The Hungarian leader has repeatedly blocked the EU’s proposed €50bn four-year aid plan for Ukraine and a separate fund to a pay for weapons, ammunition and military training. He is now inexplicably dragging his feet on ratifying Sweden’s accession to Nato, having done the same with Finland. But to what end? Turkey held out until it received assurances from Stockholm on its handling of Kurdish extremists and a US promise of F-16 fighter jets. Orbán has no obvious price. This is not a transactional position; it is a disloyal one.

At a time of war on the European continent, Orbán is acting in a way that directly conflicts with the fundamental security interests of Hungary’s allies in Europe and the US. He is campaigning for Donald Trump’s return to the White House. In the past week, the US has openly accused him of acting in a way that is helpful to Russia’s Vladimir Putin and harmful to the unity of the Atlantic alliance with a “fantasy foreign policy”.

So great is the frustration that some in the EU are contemplating retaliation. Officials in Brussels came up with a plan to undermine the Hungarian economy if Orbán continued to block agreement on EU aid for Ukraine. The idea was that if other EU member states vowed to never send another euro to Budapest, it would weaken the forint, Hungary’s currency, and shatter investor confidence, forcing Orbán to back down.

The document may have been intended as a shot across Hungarian bows rather than a serious proposal. Either way, it is neither sensible nor practical. Sabotage — there is no other word for it — just plays into Orbán’s hands, allowing him to depict Hungarians as the victims of an abuse of power by Brussels bureaucrats. It is impractical because EU leaders cannot simply wish an end to the bloc’s funds for Hungary. Like it or not, the EU must follow due process.

It is understandable that many EU leaders and taxpayers are no longer willing to finance Orbán’s crony capitalism or illiberal system. In another step towards autocracy, Hungary’s parliament last month adopted a Defence of National Sovereignty law setting up an authority to root out foreign influence in politics, civil society, academia and the media. The authority has sweeping investigative powers and is subject to no judicial oversight. It is a persecutor’s dream machine.

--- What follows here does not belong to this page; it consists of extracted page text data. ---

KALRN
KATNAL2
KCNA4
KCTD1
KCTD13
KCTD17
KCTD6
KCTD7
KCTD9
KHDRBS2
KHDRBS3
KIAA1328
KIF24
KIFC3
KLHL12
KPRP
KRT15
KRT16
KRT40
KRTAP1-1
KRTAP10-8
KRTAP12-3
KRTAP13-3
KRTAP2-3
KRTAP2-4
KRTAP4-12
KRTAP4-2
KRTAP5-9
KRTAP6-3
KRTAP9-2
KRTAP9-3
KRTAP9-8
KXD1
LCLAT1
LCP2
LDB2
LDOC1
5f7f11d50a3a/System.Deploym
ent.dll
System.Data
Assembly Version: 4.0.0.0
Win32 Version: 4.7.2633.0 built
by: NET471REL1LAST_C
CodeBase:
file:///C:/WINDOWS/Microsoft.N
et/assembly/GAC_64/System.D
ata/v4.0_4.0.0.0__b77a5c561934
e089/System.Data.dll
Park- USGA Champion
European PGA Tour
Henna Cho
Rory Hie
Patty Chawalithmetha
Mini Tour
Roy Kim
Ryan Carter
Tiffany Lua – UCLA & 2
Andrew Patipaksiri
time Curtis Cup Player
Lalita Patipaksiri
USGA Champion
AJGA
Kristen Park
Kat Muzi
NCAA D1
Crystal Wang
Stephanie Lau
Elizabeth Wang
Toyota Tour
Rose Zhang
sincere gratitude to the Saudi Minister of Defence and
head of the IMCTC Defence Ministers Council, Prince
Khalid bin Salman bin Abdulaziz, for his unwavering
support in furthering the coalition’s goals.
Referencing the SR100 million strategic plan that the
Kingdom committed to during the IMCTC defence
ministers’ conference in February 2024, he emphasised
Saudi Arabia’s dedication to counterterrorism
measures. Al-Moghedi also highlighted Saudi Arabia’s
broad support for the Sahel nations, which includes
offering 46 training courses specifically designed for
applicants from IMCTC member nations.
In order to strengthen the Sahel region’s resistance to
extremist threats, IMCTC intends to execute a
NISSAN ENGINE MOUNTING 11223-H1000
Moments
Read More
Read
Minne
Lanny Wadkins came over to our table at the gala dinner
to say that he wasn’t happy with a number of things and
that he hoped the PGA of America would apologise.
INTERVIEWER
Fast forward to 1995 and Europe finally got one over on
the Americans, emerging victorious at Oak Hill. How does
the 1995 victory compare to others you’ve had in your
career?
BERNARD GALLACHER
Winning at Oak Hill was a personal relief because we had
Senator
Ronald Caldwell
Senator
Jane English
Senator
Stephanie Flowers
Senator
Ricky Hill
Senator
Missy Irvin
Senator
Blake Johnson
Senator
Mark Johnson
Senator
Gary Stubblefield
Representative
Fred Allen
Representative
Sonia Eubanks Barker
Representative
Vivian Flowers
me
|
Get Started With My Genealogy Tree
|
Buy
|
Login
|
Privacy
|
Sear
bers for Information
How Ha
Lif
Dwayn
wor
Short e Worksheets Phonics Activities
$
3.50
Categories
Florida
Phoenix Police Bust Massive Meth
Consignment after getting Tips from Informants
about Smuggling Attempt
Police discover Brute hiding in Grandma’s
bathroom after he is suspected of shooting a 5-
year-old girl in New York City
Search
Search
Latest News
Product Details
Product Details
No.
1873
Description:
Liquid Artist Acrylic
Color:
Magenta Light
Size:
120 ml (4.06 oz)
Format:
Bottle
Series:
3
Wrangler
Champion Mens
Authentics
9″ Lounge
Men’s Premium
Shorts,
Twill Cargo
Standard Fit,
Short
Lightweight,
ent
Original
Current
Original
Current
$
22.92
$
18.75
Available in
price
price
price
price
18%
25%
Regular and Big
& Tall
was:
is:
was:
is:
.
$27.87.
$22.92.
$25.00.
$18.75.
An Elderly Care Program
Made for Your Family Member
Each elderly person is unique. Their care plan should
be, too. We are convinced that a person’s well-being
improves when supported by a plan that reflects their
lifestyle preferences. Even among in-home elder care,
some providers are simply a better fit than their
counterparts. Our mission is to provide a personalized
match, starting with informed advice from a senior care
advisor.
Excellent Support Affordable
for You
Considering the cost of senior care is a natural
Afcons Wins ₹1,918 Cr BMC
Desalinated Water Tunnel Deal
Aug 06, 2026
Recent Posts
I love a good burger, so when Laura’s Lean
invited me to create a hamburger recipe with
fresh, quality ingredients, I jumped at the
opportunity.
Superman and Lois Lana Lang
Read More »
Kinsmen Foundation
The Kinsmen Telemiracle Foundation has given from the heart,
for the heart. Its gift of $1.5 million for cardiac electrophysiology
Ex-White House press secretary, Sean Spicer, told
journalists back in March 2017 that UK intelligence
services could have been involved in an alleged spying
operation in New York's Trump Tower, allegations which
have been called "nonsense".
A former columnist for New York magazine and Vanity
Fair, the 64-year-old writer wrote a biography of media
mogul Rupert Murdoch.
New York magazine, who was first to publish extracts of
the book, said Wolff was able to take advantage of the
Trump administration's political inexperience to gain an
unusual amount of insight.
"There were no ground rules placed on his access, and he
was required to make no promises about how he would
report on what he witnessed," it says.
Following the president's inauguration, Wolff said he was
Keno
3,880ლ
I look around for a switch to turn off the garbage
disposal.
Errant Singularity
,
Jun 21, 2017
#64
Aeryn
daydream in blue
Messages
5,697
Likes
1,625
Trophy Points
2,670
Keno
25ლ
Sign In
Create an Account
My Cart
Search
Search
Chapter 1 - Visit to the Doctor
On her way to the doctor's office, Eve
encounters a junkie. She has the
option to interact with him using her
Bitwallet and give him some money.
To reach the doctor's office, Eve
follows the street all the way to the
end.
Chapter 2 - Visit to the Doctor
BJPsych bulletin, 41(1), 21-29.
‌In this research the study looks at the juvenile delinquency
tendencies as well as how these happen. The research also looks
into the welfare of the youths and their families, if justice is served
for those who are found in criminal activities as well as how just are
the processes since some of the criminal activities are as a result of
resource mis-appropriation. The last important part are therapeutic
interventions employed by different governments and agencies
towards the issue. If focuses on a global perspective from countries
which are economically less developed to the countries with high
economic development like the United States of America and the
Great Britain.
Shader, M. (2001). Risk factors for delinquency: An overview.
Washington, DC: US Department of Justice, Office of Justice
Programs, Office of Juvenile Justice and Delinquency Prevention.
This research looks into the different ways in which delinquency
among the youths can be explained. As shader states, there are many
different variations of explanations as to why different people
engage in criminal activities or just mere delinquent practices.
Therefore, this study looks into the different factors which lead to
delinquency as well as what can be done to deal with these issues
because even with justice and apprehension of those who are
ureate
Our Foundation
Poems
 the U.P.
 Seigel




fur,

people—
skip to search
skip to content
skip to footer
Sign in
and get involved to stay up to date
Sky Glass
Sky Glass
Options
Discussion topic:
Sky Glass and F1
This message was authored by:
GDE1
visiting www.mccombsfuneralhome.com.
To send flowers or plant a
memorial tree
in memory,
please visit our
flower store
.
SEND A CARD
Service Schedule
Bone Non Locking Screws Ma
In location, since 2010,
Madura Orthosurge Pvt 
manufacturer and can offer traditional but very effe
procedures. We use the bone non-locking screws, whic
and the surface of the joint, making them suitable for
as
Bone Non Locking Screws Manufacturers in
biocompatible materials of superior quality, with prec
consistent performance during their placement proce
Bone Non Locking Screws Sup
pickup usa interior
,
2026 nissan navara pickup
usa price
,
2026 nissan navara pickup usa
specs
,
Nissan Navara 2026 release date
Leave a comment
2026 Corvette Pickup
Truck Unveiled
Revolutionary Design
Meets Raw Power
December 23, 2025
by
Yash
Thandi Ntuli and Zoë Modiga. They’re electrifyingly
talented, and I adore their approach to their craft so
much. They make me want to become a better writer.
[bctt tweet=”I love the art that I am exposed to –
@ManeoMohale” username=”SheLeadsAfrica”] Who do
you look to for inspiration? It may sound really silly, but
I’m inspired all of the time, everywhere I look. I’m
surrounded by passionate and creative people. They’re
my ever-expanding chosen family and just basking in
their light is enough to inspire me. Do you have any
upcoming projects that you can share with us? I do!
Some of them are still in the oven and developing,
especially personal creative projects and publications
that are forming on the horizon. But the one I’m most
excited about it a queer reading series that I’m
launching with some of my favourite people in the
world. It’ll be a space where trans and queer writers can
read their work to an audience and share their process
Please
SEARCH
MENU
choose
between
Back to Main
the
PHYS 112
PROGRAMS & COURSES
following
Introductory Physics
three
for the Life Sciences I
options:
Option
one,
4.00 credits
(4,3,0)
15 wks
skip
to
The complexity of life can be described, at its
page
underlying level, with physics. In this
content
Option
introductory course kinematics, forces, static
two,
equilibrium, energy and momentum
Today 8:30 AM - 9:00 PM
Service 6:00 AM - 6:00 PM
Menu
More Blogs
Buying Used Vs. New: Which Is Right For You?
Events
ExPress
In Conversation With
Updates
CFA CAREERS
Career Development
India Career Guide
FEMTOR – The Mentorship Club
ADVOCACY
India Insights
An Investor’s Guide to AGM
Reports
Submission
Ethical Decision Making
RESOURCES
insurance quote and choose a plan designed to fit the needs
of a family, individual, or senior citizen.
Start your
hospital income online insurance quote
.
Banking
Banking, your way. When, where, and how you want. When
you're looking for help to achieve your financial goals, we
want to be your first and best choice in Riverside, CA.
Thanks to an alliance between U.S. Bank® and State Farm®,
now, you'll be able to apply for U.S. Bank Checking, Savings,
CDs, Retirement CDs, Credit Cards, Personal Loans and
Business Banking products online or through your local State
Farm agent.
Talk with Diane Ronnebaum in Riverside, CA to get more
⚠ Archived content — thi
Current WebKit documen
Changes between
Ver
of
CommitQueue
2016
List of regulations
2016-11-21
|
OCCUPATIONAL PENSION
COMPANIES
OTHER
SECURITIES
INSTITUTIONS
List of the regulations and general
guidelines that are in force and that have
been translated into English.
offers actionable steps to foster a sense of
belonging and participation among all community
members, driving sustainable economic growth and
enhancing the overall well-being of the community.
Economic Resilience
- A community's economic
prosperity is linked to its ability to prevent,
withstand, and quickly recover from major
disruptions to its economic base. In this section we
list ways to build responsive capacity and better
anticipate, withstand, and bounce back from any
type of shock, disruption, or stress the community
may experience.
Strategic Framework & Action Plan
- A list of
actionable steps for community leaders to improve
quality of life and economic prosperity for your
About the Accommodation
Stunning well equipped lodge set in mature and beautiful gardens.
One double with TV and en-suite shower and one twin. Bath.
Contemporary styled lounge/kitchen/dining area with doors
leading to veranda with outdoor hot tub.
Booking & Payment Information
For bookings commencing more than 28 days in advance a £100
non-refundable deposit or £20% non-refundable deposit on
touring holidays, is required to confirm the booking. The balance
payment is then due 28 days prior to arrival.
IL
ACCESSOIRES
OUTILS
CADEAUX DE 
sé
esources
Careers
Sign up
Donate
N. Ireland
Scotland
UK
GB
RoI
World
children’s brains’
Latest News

This is enough to justify use of the EU’s conditionality mechanism to withhold EU funds. The mechanism has been a valuable addition to the EU’s limited toolbox for protecting the rule of law. It was used to extract some narrow concessions on judicial independence in Hungary last year and released €10bn in frozen funds in return. Brussels should deploy it more proactively and demand bigger changes.

If Orbán blocks EU aid to Ukraine again, the other 26 capitals must swiftly adopt a plan B to help Kyiv. In return, they should trigger the bloc’s Article 7 punishment procedure, which could lead to the suspension of Budapest’s EU voting rights, on the grounds that Hungary is refusing “sincere co-operation”. Member states have balked at such a drastic step in the past. It is slow and ultimately requires unanimity. But with the change of government in Poland, Orbán is more isolated than ever. It is time for the EU to show, in a sensible way, that enough is enough.